> _Supplied material_:
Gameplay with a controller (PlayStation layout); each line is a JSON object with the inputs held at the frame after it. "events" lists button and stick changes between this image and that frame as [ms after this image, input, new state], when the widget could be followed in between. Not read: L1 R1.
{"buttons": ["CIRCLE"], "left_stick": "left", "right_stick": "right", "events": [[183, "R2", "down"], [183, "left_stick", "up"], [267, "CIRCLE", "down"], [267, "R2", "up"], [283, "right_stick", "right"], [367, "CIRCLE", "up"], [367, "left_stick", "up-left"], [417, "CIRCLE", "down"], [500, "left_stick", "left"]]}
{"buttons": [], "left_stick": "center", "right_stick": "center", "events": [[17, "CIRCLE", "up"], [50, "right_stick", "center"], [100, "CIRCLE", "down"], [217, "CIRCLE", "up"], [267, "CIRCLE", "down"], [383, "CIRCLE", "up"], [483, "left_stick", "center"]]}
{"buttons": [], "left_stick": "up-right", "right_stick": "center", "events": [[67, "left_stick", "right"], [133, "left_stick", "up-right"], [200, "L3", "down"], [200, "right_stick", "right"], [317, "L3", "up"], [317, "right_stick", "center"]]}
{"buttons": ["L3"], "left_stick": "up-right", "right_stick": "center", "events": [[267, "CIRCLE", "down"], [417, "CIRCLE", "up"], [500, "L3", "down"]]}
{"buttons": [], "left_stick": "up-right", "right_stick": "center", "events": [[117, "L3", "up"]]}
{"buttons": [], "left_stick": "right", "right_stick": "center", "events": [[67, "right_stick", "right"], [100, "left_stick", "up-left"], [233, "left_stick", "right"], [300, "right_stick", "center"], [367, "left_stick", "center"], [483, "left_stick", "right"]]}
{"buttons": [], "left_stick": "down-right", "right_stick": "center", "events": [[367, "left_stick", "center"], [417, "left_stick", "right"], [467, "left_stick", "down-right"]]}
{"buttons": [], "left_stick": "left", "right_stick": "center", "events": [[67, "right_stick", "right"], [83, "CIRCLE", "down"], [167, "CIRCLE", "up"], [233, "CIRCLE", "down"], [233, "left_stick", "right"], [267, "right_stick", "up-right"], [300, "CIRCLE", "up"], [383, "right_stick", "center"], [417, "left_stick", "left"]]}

> _Brief_:
Return each line of the records above exactly as it reads.

> _Exercise answer_:
Gameplay with a controller (PlayStation layout); each line is a JSON object with the inputs held at the frame after it. "events" lists button and stick changes between this image and that frame as [ms after this image, input, new state], when the widget could be followed in between. Not read: L1 R1.
{"buttons": ["CIRCLE"], "left_stick": "left", "right_stick": "right", "events": [[183, "R2", "down"], [183, "left_stick", "up"], [267, "CIRCLE", "down"], [267, "R2", "up"], [283, "right_stick", "right"], [367, "CIRCLE", "up"], [367, "left_stick", "up-left"], [417, "CIRCLE", "down"], [500, "left_stick", "left"]]}
{"buttons": [], "left_stick": "center", "right_stick": "center", "events": [[17, "CIRCLE", "up"], [50, "right_stick", "center"], [100, "CIRCLE", "down"], [217, "CIRCLE", "up"], [267, "CIRCLE", "down"], [383, "CIRCLE", "up"], [483, "left_stick", "center"]]}
{"buttons": [], "left_stick": "up-right", "right_stick": "center", "events": [[67, "left_stick", "right"], [133, "left_stick", "up-right"], [200, "L3", "down"], [200, "right_stick", "right"], [317, "L3", "up"], [317, "right_stick", "center"]]}
{"buttons": ["L3"], "left_stick": "up-right", "right_stick": "center", "events": [[267, "CIRCLE", "down"], [417, "CIRCLE", "up"], [500, "L3", "down"]]}
{"buttons": [], "left_stick": "up-right", "right_stick": "center", "events": [[117, "L3", "up"]]}
{"buttons": [], "left_stick": "right", "right_stick": "center", "events": [[67, "right_stick", "right"], [100, "left_stick", "up-left"], [233, "left_stick", "right"], [300, "right_stick", "center"], [367, "left_stick", "center"], [483, "left_stick", "right"]]}
{"buttons": [], "left_stick": "down-right", "right_stick": "center", "events": [[367, "left_stick", "center"], [417, "left_stick", "right"], [467, "left_stick", "down-right"]]}
{"buttons": [], "left_stick": "left", "right_stick": "center", "events": [[67, "right_stick", "right"], [83, "CIRCLE", "down"], [167, "CIRCLE", "up"], [233, "CIRCLE", "down"], [233, "left_stick", "right"], [267, "right_stick", "up-right"], [300, "CIRCLE", "up"], [383, "right_stick", "center"], [417, "left_stick", "left"]]}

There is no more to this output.